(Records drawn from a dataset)
»»

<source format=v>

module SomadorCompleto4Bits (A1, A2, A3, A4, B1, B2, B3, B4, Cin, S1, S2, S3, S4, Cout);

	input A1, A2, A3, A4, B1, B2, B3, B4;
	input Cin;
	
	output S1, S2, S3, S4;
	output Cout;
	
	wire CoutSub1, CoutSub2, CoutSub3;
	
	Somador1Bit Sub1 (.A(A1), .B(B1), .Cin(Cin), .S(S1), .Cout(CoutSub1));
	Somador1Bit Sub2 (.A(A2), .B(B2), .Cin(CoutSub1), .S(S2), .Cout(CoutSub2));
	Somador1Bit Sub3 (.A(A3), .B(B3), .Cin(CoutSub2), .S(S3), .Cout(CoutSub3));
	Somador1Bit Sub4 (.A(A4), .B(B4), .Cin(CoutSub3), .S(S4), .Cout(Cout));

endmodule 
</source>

««
»»

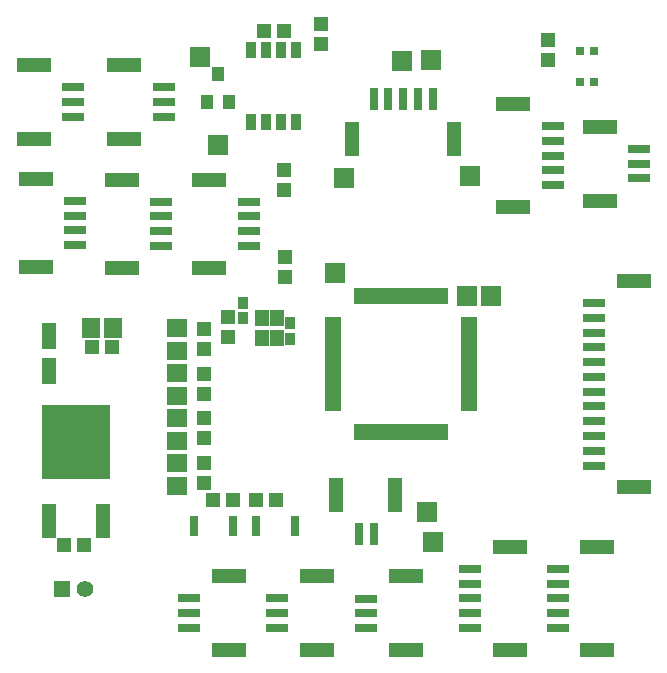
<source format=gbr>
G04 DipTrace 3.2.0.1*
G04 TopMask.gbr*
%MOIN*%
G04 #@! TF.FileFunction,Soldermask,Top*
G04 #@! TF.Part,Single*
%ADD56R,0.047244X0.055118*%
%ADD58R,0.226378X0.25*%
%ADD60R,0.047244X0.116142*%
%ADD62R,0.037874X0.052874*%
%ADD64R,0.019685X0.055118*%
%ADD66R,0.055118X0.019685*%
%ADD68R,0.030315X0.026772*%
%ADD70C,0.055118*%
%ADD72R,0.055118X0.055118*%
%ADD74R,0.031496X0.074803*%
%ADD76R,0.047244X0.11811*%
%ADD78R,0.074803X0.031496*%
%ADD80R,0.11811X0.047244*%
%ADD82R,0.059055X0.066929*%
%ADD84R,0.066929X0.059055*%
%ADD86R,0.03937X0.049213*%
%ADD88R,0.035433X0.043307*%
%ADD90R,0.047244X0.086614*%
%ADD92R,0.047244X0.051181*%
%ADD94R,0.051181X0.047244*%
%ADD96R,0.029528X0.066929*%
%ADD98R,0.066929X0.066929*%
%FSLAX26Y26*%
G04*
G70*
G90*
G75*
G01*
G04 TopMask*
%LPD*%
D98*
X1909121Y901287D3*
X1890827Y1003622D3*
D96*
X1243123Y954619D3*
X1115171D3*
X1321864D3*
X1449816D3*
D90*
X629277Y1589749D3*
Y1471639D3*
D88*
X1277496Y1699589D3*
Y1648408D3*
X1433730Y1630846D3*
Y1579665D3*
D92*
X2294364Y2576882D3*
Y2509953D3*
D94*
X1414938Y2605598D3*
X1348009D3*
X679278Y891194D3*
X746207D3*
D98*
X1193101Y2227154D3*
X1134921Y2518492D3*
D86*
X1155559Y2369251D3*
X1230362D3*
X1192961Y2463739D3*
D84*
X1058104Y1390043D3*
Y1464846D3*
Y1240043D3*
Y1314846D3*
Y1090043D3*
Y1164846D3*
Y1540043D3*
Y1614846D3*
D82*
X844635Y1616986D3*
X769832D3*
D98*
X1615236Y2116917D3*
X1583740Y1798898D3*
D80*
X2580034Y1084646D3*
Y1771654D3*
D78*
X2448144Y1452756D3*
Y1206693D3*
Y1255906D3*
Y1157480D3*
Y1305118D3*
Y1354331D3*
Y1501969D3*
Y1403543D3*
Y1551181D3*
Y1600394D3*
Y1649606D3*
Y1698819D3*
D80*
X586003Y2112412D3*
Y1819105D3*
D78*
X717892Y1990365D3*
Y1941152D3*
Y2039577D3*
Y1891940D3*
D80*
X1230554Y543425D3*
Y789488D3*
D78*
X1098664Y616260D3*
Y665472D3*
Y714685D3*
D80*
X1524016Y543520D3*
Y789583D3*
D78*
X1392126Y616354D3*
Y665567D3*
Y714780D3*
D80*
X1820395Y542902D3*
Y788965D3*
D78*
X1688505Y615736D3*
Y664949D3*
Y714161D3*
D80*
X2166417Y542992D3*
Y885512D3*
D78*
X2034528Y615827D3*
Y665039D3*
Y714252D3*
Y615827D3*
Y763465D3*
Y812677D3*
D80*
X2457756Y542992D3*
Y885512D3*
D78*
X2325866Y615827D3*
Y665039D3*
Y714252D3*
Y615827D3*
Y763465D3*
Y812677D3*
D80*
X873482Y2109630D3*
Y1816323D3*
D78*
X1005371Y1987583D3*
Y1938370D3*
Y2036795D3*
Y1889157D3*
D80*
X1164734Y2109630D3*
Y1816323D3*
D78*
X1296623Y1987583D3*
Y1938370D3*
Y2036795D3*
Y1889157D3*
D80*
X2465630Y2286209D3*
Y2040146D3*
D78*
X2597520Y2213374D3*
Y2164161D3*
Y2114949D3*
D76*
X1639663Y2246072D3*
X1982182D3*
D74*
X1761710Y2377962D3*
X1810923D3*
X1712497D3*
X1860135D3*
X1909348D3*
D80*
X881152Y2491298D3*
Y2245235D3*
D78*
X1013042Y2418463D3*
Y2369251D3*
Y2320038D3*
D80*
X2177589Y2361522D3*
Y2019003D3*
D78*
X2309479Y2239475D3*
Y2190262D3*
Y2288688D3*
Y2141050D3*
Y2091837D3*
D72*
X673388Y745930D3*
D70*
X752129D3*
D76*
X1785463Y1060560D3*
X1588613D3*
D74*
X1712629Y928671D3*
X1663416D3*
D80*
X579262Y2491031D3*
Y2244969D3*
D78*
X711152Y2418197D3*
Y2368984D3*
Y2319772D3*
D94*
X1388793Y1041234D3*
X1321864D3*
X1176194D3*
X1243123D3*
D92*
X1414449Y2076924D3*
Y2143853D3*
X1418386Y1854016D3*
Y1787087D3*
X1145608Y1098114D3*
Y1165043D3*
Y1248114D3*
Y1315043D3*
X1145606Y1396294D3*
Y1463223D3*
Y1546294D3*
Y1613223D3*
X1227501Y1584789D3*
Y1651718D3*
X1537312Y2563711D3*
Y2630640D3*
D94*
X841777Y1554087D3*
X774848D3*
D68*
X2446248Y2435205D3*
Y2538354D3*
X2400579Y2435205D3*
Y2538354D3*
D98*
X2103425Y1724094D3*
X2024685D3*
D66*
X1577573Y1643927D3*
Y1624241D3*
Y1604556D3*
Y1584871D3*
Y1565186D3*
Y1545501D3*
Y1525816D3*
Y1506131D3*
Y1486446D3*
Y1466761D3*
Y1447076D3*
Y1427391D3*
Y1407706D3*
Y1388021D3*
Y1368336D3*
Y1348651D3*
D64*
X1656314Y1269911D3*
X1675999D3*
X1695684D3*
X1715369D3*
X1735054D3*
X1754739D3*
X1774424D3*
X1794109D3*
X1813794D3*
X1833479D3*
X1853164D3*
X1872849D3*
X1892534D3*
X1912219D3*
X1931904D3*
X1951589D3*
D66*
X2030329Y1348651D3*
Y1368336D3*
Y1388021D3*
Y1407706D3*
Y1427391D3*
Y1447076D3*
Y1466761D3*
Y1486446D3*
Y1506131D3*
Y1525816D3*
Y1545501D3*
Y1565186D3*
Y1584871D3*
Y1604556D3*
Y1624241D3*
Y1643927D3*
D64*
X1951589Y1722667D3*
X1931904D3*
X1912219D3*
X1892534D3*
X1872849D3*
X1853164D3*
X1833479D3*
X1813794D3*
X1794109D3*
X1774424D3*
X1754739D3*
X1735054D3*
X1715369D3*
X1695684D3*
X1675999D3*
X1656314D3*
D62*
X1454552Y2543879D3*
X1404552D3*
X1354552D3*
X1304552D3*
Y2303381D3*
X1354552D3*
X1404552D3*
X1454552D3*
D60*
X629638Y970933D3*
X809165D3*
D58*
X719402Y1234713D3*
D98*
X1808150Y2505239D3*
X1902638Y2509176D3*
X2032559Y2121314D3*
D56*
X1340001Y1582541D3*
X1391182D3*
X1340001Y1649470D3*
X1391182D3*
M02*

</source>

««

Retype exactly, and only, the lines above from the one where "X711152Y2418197D3*" occurs up to and including the one where "X1951589D3*" occurs.

X711152Y2418197D3*
Y2368984D3*
Y2319772D3*
D94*
X1388793Y1041234D3*
X1321864D3*
X1176194D3*
X1243123D3*
D92*
X1414449Y2076924D3*
Y2143853D3*
X1418386Y1854016D3*
Y1787087D3*
X1145608Y1098114D3*
Y1165043D3*
Y1248114D3*
Y1315043D3*
X1145606Y1396294D3*
Y1463223D3*
Y1546294D3*
Y1613223D3*
X1227501Y1584789D3*
Y1651718D3*
X1537312Y2563711D3*
Y2630640D3*
D94*
X841777Y1554087D3*
X774848D3*
D68*
X2446248Y2435205D3*
Y2538354D3*
X2400579Y2435205D3*
Y2538354D3*
D98*
X2103425Y1724094D3*
X2024685D3*
D66*
X1577573Y1643927D3*
Y1624241D3*
Y1604556D3*
Y1584871D3*
Y1565186D3*
Y1545501D3*
Y1525816D3*
Y1506131D3*
Y1486446D3*
Y1466761D3*
Y1447076D3*
Y1427391D3*
Y1407706D3*
Y1388021D3*
Y1368336D3*
Y1348651D3*
D64*
X1656314Y1269911D3*
X1675999D3*
X1695684D3*
X1715369D3*
X1735054D3*
X1754739D3*
X1774424D3*
X1794109D3*
X1813794D3*
X1833479D3*
X1853164D3*
X1872849D3*
X1892534D3*
X1912219D3*
X1931904D3*
X1951589D3*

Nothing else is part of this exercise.